Caesar moves into Egypt’s royal palace for the time being. But he fears that Potheinos will attempt to assassinate him, so he stays up late most nights, afraid to go to sleep. One such evening, Caesar retires to his quarters. He hears a noise at the door. But rather than Potheinos or some other assassin, a young woman walks into the room alone. It is Cleopatra, though he does not yet know that. She has slipped into the palace through a waterfront entrance and navigated its stone corridors without being noticed. Her hair and face are covered, and her body is wrapped in a thick dark mantle. Beguiled, Caesar waits for this stranger to reveal herself.
Slowly and seductively, Cleopatra shows her face, with her full lips and aquiline nose. She then lets her wrap drop to the marble floor, revealing that she is wearing nothing but a sheer linen robe. Caesar’s dark eyes look her body up and down, for he can now clearly see much more than the outline of Cleopatra’s small breasts and the sway of her hips. The lust between them is not one-sided. In that moment of revealing, one historian will write of Cleopatra, “her desire grew greater than it had been before.”
Cleopatra knows well the power of seduction, and she is about to bestow upon Caesar her most precious gift—intending, of course, to gain a great political reward. The bold gambit pays off immediately. That night, she and Caesar begin one of
the most passionate love affairs in history, a political and romantic entanglement that will have long-lasting effects on the entire world. Before the morning sun rises, Caesar decides to place Cleopatra back on the Egyptian throne—just as she had hoped. For Caesar, this means he is now aligned with a woman who owes her reign to the legacy of Alexander the Great, the omnipotent Macedonian conqueror he so admires. The confluence of his growing dynasty and Cleopatra’s is a powerful aphrodisiac. They speak to each other in Greek, although Cleopatra is said to be fluent in as many as nine tongues. Each is disciplined, sharp-witted, and charismatic. Their subjects consider them benevolent and just, and both can hypnotize a crowd with their oratorical skills. Cleopatra and Egypt need Caesar’s military might, while Caesar and Rome need Egypt’s natural resources, particularly her abundant grain crops. It could be said that Caesar and Cleopatra make the perfect couple, were it not for the fact that Julius Caesar is already married.

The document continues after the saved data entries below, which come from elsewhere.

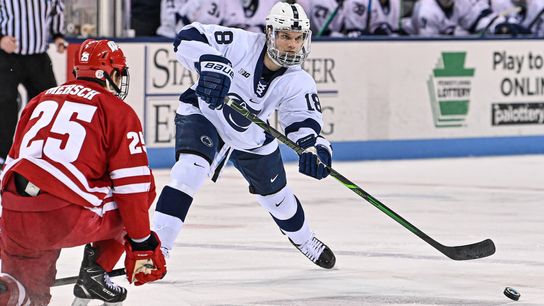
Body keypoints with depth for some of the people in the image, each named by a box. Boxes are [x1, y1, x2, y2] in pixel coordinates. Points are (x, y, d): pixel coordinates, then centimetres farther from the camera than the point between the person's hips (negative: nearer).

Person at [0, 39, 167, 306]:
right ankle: (95, 272, 14)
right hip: (67, 218, -5)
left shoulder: (41, 100, 25)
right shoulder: (118, 111, 8)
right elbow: (133, 184, 2)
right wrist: (142, 244, 9)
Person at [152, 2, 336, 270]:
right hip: (202, 115, -4)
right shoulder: (242, 44, -28)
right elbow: (188, 37, -32)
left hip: (250, 138, 4)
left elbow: (305, 122, -21)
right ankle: (156, 246, -32)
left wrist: (313, 148, -44)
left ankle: (303, 240, 51)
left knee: (276, 195, 19)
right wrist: (211, 64, -49)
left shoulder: (299, 83, -18)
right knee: (190, 169, -31)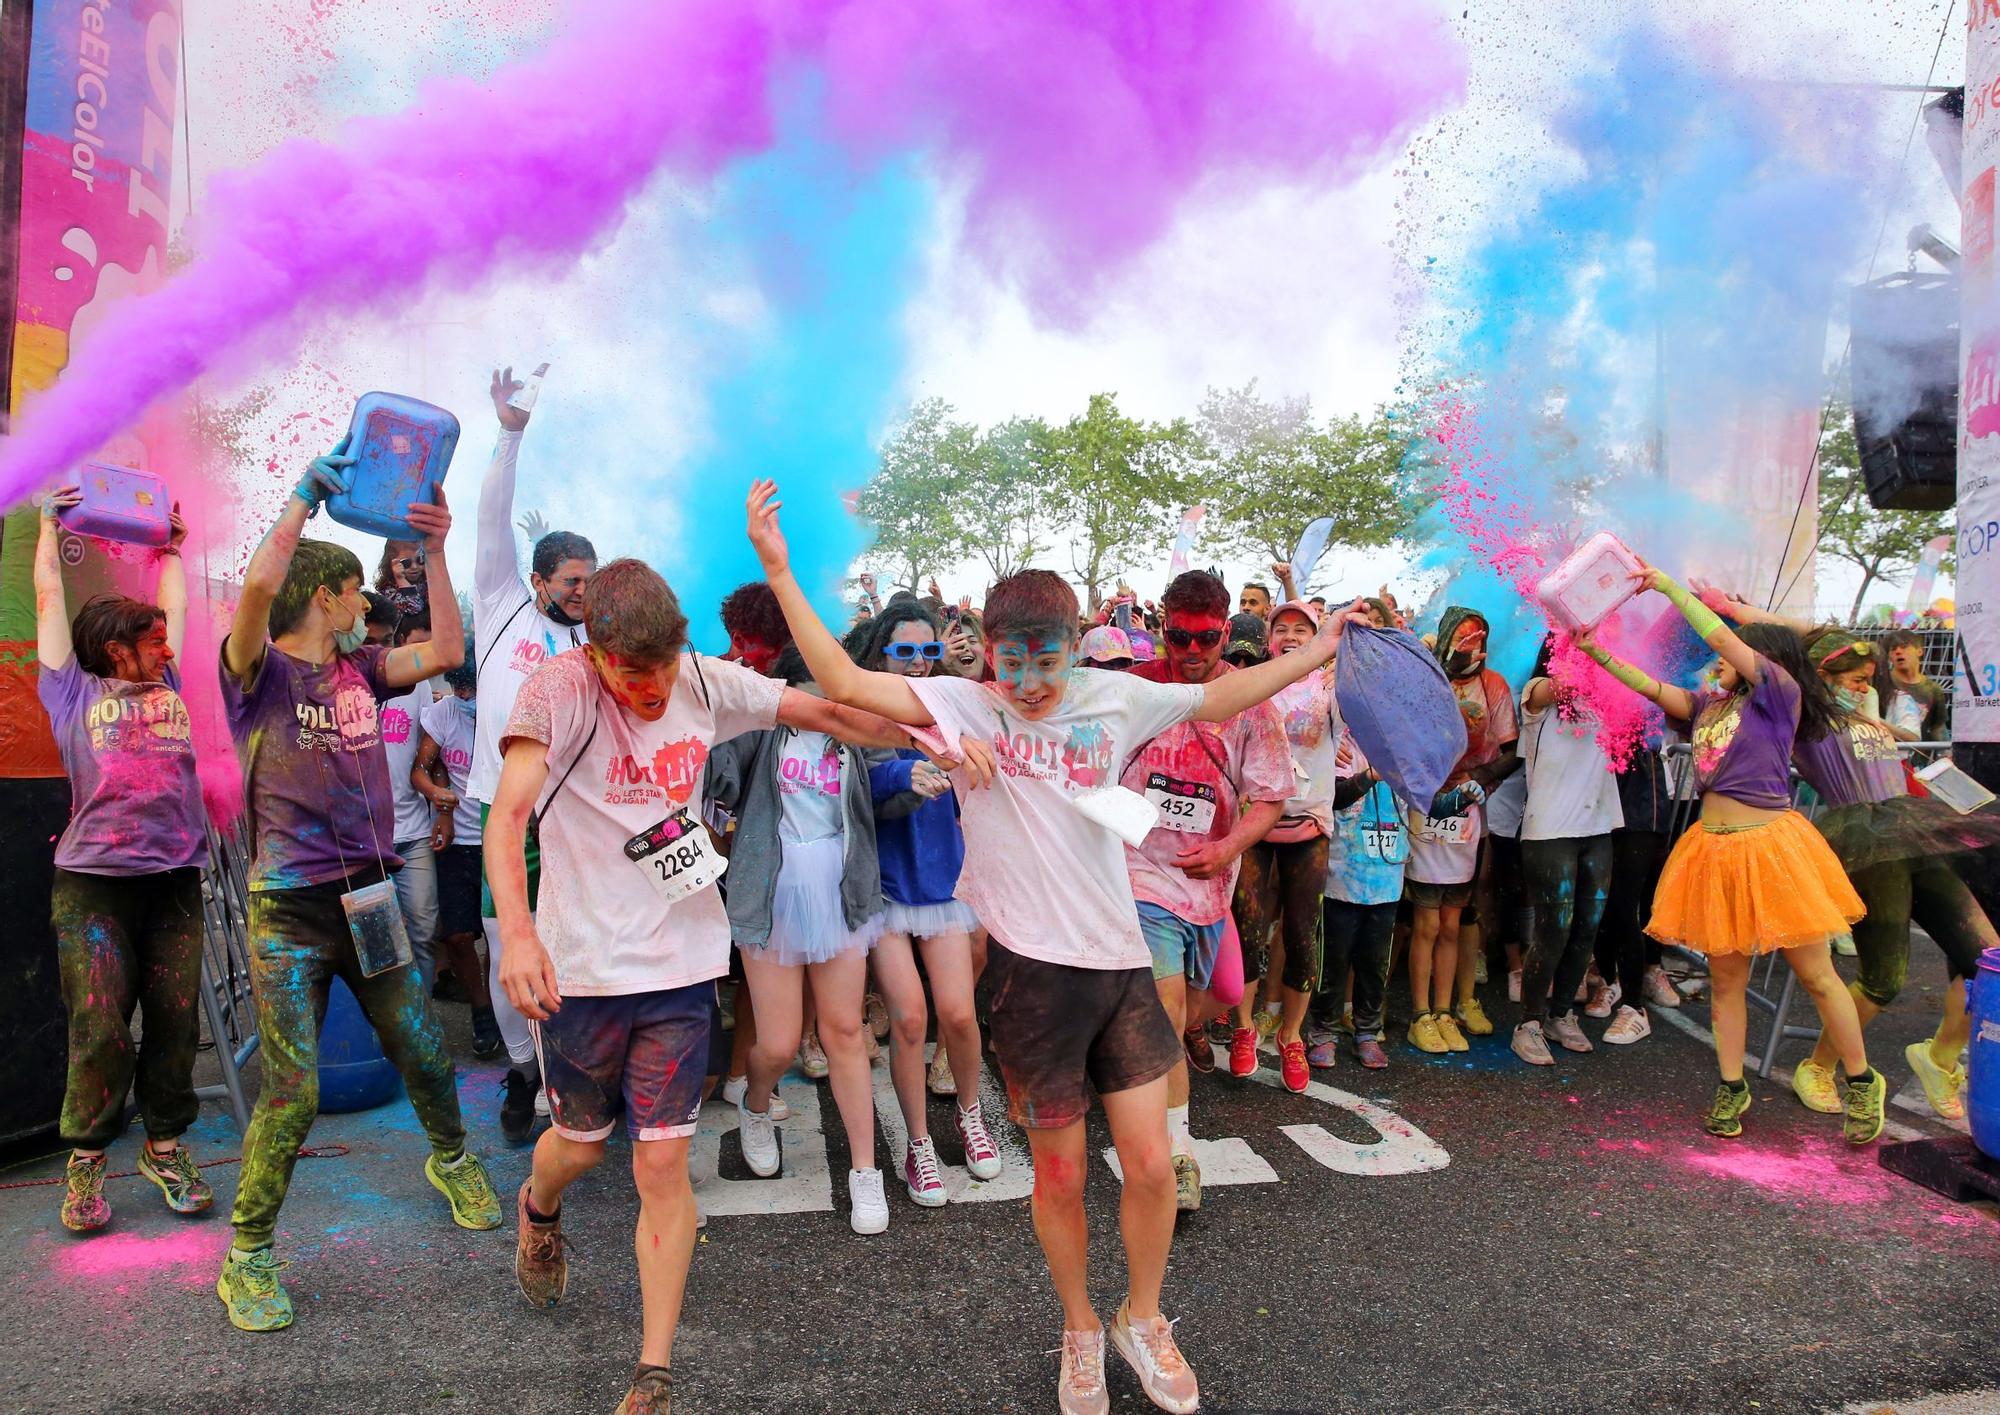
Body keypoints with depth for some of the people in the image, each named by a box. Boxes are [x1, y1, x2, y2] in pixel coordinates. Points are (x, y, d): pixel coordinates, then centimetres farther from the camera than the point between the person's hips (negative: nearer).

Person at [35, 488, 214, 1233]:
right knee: (101, 1031, -3)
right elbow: (50, 597, 15)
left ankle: (165, 1146, 18)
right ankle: (86, 1160, 13)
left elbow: (172, 606, 29)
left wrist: (172, 545, 40)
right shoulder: (73, 692, 8)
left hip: (175, 880, 4)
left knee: (176, 1023, 4)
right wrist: (50, 523, 25)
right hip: (94, 882, -3)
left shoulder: (167, 687, 18)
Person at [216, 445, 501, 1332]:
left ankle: (451, 1161, 41)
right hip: (291, 910, -5)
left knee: (425, 1056, 13)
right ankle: (247, 1257, 15)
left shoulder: (360, 668, 10)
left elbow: (445, 652, 1)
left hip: (370, 899, 5)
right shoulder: (258, 670, -6)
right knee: (293, 1093, -5)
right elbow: (259, 583, -25)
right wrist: (309, 492, -16)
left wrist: (434, 550, 1)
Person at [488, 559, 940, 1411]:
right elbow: (507, 815, -27)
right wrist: (517, 931, -42)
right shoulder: (559, 690, -16)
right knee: (581, 1143, 19)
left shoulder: (704, 683, -3)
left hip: (681, 962, 2)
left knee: (663, 1165, 1)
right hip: (581, 966, -2)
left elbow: (820, 711, 5)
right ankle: (538, 1212, 57)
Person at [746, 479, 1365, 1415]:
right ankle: (1081, 1330, 38)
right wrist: (780, 573, -21)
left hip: (1120, 959, 3)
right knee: (1060, 1174, 11)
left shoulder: (1112, 698, 3)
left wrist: (1321, 651, 12)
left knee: (1150, 1165, 7)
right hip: (1033, 967, -2)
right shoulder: (964, 706, -6)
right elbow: (844, 683, -15)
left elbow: (1220, 696, 14)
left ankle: (1143, 1319, 35)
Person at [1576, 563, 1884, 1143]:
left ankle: (1862, 1082, 23)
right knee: (1725, 979, 11)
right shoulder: (1708, 705, 13)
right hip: (1715, 849, 6)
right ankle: (1731, 1088, 22)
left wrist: (1669, 586, -11)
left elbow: (1722, 637, -14)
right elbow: (1650, 686, 12)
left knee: (1816, 975, 4)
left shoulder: (1780, 692, -5)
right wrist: (1597, 652, 3)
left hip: (1770, 846, -6)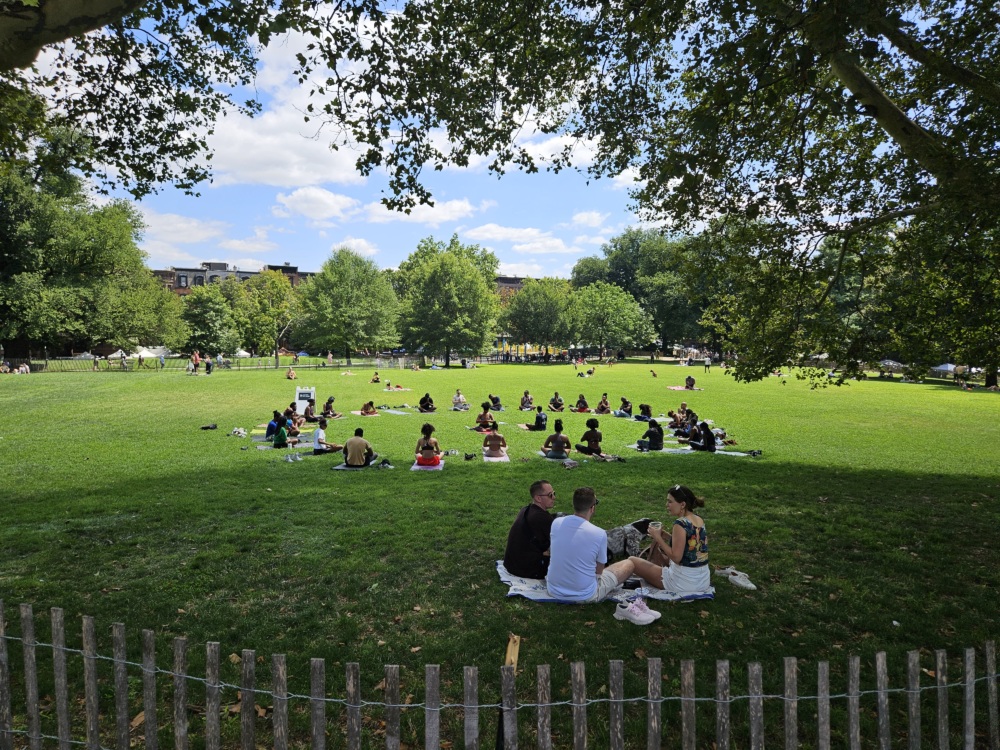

Cleopatra, paramour of Caesar and, later, Marc Antony
Not that this has stopped Caesar in the past. He has had three wives, one of whom died in childbirth, another whom he divorced for being unfaithful, and now Calpurnia. He sleeps with the wives of friends, often thereby gleaning information about colleagues. The love of his life is Servilia Caepionis, mother of the treacherous Marcus Junius Brutus—whom many believe to be Caesar’s illegitimate son.
But Caesar’s most notorious affair was not with a woman. It is widely rumored that, in his youth, he had a yearlong affair with King Nicomedes IV of Bithynia.2 The sneering nickname “Queen of Bithynia” still follows Caesar.
Lacking from Caesar’s many dalliances has been an heir. The number of his bastard offspring scattered throughout Gaul and Spain is legendary, but he had only one legitimate child, Julia—who, ironically, married Caesar’s rival Pompey—and she has long since died in childbirth. Calpurnia, Caesar’s current wife, has been unable to give him a child.